The ‘filling station’ we stop at this morning is more of a private house with an old garage and rusty fuel pumps. Visually, this place is past its heyday, but it’s quaint and charming. There’s no sign of life, but it appears to be open. After filling fuel, I go up to the garage, but there’s no-one around. Silence reigns. Then the door of the house slowly opens and I can hear words before I see a face.

  “Money, money, money…” the female voice says.

  The voice belongs to a woman of ‘a certain age’ and her ‘money, money, money’ comment had been said in humour (it appears). The woman of the house/filling station is formidable, I suspect. “Nice morning” she ventures next, before informing me that the previous night’s drop of rain had been badly needed. I agree, and hand over the money, money, money.

  An hour in Sneem…before facing that long drive back to Roscommon. At the entrance to a pretty green area, there’s a sight that requires a ‘doubletake’. A man with a very long beard is sitting on a park bench, holding an animal (pet?) on a lead. It’s a goat! And a mountain goat, at that!

  We have encountered a clever entrepreneuer. This ‘One Man and His Goat’ is a tourist attraction. Buses full of tourists stop every few minutes in Sneem. Most of the visitors take photos with the man and his (allegedly) Guinness-drinking mountain goat. Donations are gratefully accepted and thrown into a cap at the man’s feet. The goat seems very relaxed. So does the man.

  “He’s a mountain goat and his horns grow an inch or two every year” the man tells a tourist, opting not to say how much his own impressive beard grows each year.

Monday afternoon

Later, we stop in Killarney, which, as every summer, is brimming with tourists, a large number of whom are from the USA. The town is buzzing and there are numerous quaint shops as well as bars, restaurants and those majestic dripping-in-character hotels.

  I wonder what the Americans make of their President, Mr. Trump, in the news (as ever), this time over his chaotic visit to see Mr. Putin in Helsinki. No doubt there are mixed views (perhaps some supportive) although you have to say that Trump’s post-summit press conference was quite bizarre, even by his standards.

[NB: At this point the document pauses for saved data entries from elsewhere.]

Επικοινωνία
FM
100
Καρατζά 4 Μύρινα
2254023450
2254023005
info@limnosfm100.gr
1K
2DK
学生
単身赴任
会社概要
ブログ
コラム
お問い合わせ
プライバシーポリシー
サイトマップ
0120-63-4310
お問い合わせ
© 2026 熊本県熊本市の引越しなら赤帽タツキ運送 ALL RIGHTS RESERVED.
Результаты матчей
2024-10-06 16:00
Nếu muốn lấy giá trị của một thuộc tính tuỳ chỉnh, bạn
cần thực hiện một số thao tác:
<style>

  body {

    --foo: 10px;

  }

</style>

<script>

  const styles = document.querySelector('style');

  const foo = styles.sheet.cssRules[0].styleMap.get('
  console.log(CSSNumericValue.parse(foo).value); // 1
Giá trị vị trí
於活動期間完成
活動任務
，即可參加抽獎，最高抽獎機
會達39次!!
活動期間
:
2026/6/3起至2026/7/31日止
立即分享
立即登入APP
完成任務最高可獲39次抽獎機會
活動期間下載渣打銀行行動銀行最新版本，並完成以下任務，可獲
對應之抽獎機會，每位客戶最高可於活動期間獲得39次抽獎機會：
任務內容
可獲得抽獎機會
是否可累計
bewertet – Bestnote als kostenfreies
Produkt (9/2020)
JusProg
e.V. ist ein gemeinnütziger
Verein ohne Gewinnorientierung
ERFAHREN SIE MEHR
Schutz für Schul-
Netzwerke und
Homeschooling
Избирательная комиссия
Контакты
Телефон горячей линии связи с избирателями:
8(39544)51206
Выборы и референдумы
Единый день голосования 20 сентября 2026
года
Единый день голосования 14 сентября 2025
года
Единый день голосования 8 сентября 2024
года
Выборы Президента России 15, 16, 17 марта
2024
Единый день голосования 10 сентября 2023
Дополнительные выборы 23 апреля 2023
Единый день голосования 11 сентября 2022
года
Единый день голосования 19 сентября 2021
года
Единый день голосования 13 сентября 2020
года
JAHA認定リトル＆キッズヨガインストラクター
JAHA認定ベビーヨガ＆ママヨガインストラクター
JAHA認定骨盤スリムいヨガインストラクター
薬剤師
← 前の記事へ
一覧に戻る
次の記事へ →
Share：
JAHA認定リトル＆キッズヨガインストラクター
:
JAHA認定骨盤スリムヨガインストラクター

Far from ‘Putin the boot in’, more a case of Russian Rollover. 

  Maybe the American tourists have banished Trump from their minds, as they enjoy wonderful Kerry.

  As our American friends feel the texture of yet more Aran sweaters, two no-nonsense Kerry men stand outside the shop and casually pore over the fall-out of their county’s dismal Super 8s show.

  “Yerra there’s no point in going to Croke Park and playing like that, they’ll have to do better when they go back for the semi-final”.